**Passage:**
Start
Letter to the Committee from Transport
for London
I have been invited to give evidence on 23 June
before the Committee of Public Accounts and I should be obliged
if you would circulate this memorandum to Members of the Committee
prior to the meeting.
I am enclosing a copy of London Underground's
report on the first year of the PPP that gives my perspective
on performance.[21]
It gives a more detailed view than that contained in the NAO Report
and accordingly gives what I believe to be a more balanced view
of performance over the full year. Additionally, there are some
structural problems affecting the chances of success of the PPP
which are not fully addressed in the NAO Report but which are
described below.
As is mentioned in both reports, London Underground
has been experiencing difficulty in obtaining information from
the Infracos. This is now having an impact on our ability to plan
our own resources and discharge our own obligations under the
PPP. We have spent over a year agreeing the principles of what
is to be provided by the Infracos about their capital and maintenance
programmes, but until the information starts flowing comprehensively,
conclusions about the progress being achieved by the Infracos
is largely anecdotal as illustrated by both reports. In order
to demonstrate success, the Infracos need to develop their information
systems as a matter of urgency.
Infraco progress in developing required asset
management plans has been slow and there is not yet evidence of
a strong planning capability within the Infracos. There is also
limited demonstration of a whole-life asset management approach,
and this has led to LUL rejecting or giving qualified approval
to asset management regimes and plans.
End
**Directions:**
A: In the Transport for London letter, what date is the writer invited to give evidence before the Committee of Public Accounts?
B: Pick up the Transport for London letter about the PPP after its final sentence and continue it.

**Given records:**
Start
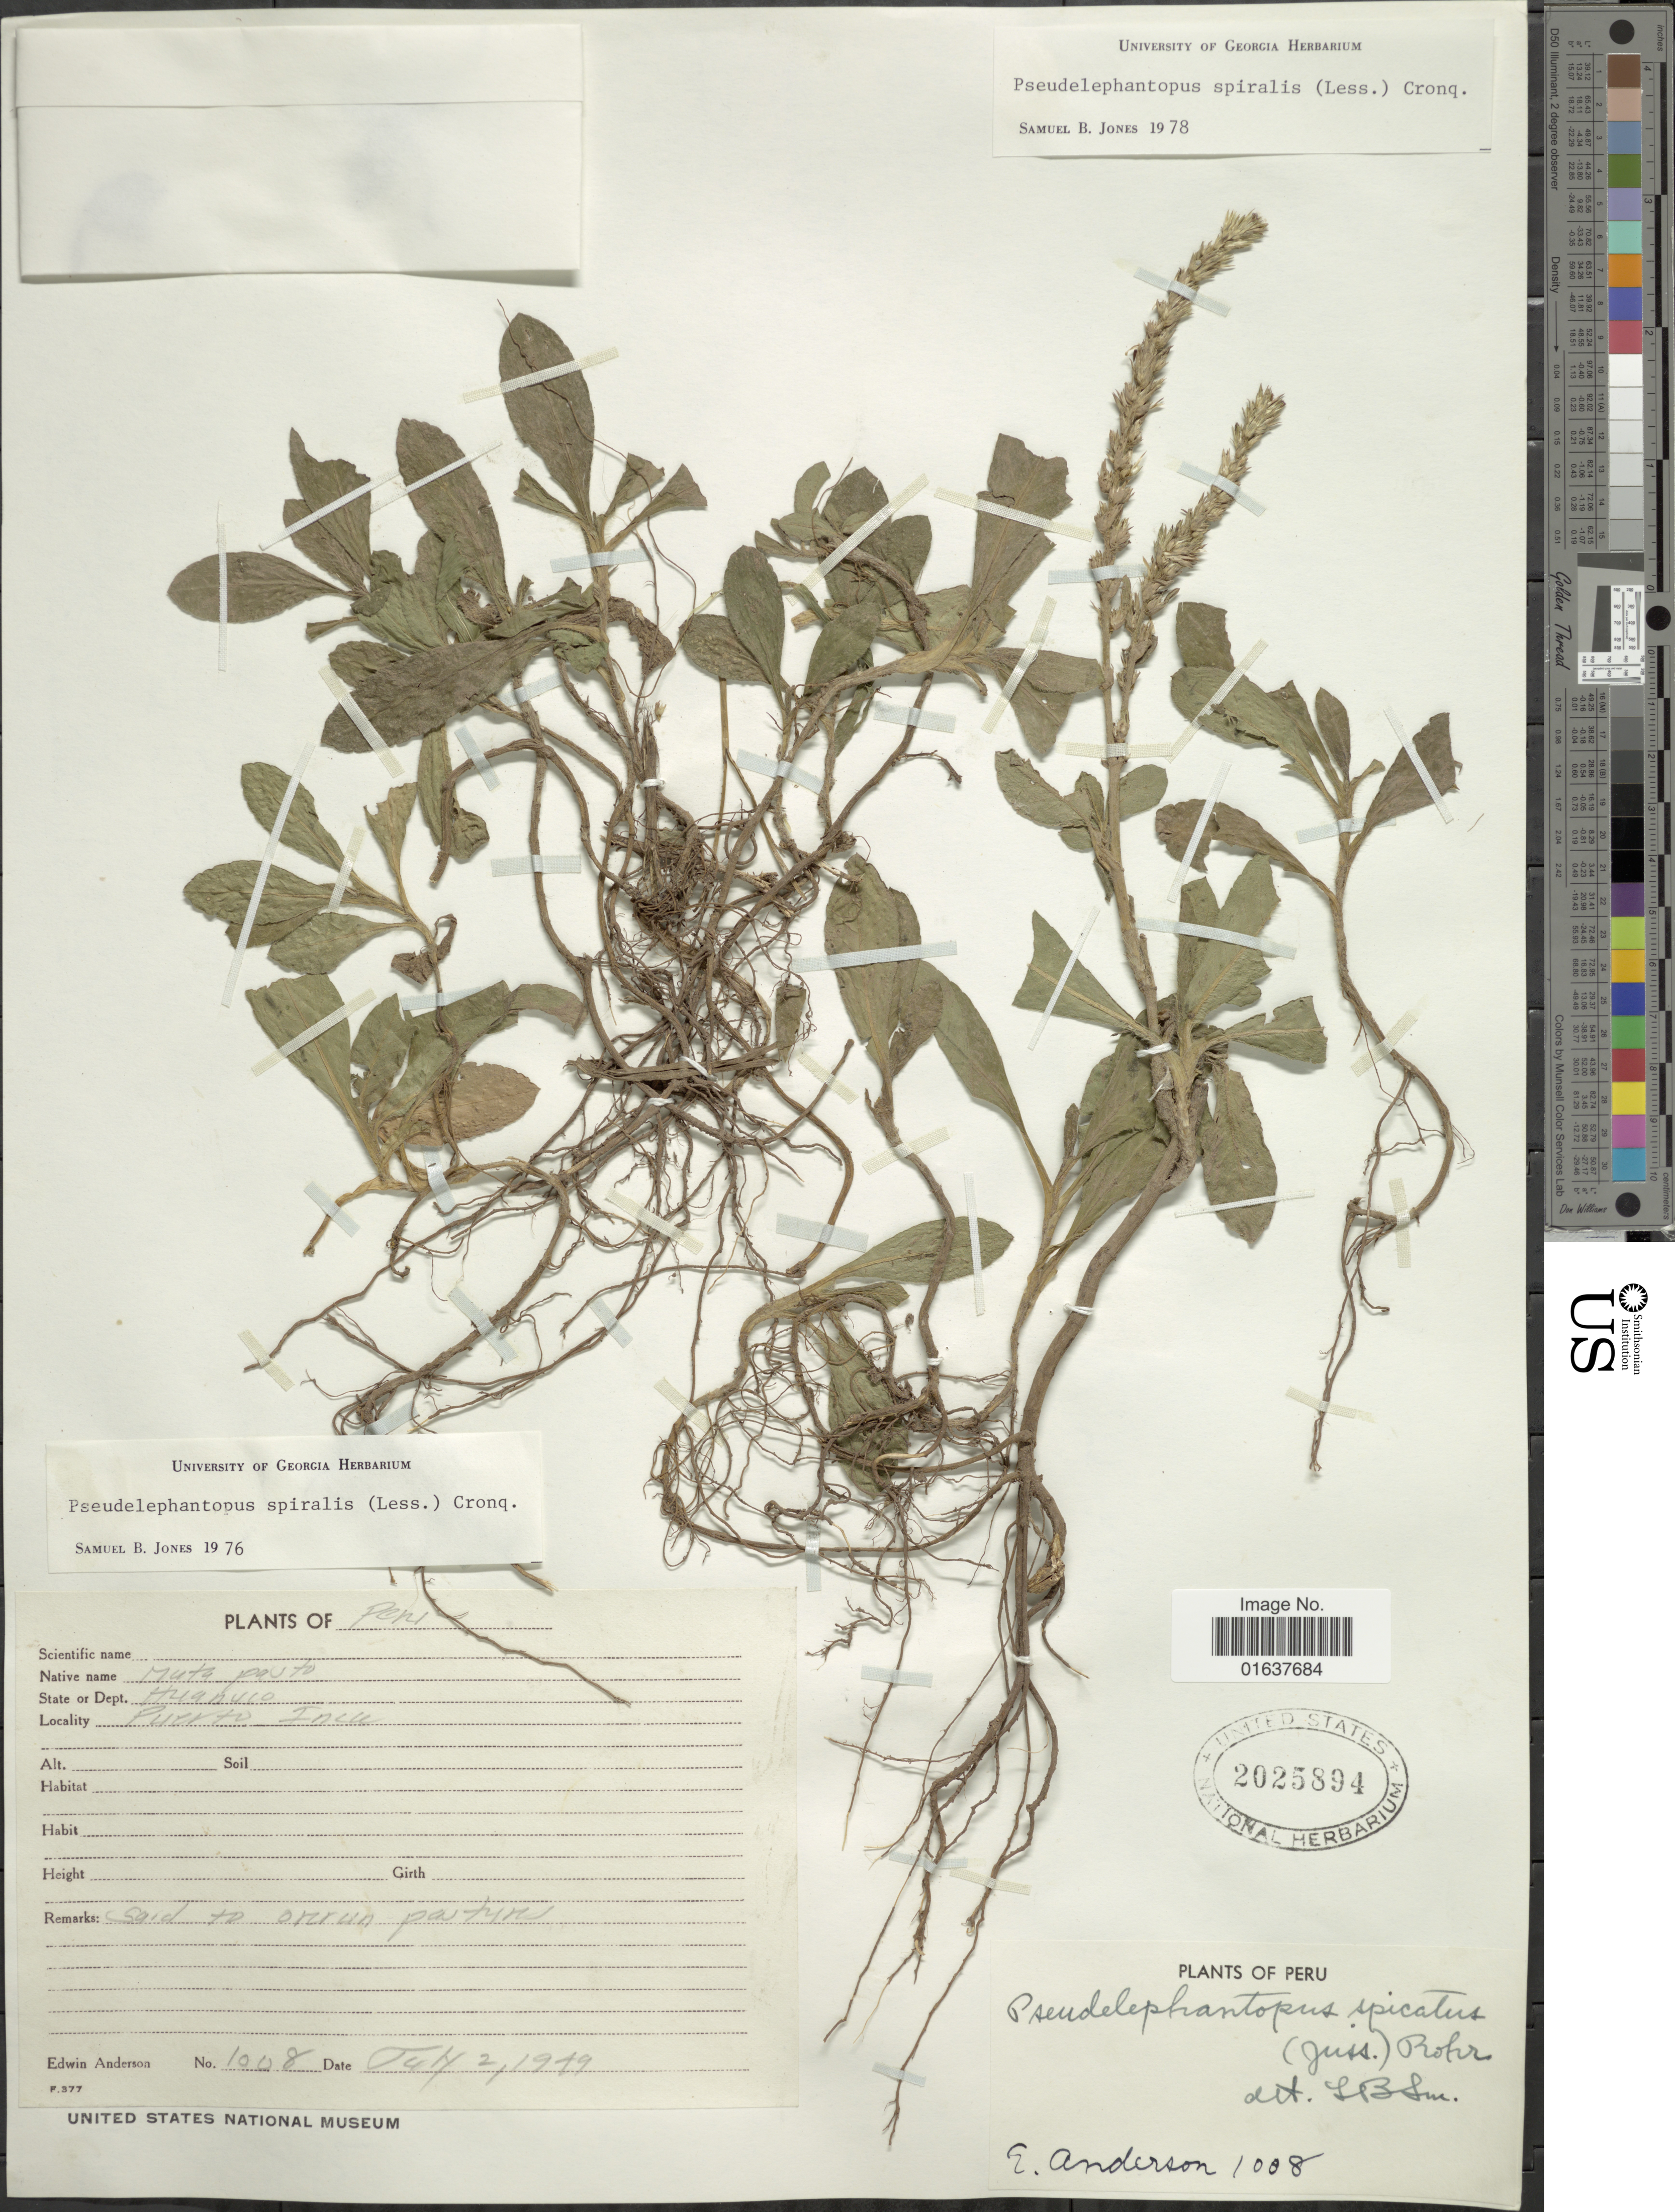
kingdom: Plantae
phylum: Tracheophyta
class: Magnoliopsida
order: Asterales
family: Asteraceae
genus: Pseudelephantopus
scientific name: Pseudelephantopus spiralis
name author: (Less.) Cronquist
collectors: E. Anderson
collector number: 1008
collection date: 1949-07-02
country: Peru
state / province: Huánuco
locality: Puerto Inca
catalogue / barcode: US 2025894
End
**Answers per task:**
A: 23 June

B:
The asset performance information referred to
in section 5 of LUL's report was provided to the NAO and I believe
that it provides some useful insights on the underlying performance
of the assets. As yet, it is difficult to observe the type of
improving trends that might be expected over the next few years.
The NAO Report assessed the question of whether
the Infracos are applying private sector innovations to project
management and asset design to ensure early identification of
problems. It concluded that, as might be expected at this stage,
there are no significant examples although the report described
a change in working arrangements implemented by Tube Lines. So
far, there has been limited evidence of the promised innovations
of new plant and equipment and the infusion of external engineering
expertise.
As we all know, the fundamental question about
the PPP is whether it will deliver a better Tube and the promised
improvements. Partnership, although important, cannot of itself
deliver success. The NAO Report places great reliance on partnership
issues in the section on success factors but there are other relevant
success factors that might have been addressed, including:
a contractual framework and structure
that is sufficiently clear with adequate incentives and contractual
remedies;
robust contract management by LUL
to ensure that the public gets the full benefits of what we (and
the Government) are paying for;
effective, state-of-the-art project
management by Infracos (and indeed by LUL) to ensure early identification
of problems, on-time and on-cost delivery and clear visibility
of progress along the way;
flexible and proactive approach to
problem resolution, rapid escalation/resolution of disputes on
both sides;
clear prioritisation and management
focus on the most critical projects;
bringing in expertise from the private
sector to fill gaps in knowledge, including in making the Underground's
assets operate as efficient as possible; and
balancing a need for processes against
excessive bureaucracy, and learning from early experience to ensure
that process does not replace decision-making and effective, rapid
action.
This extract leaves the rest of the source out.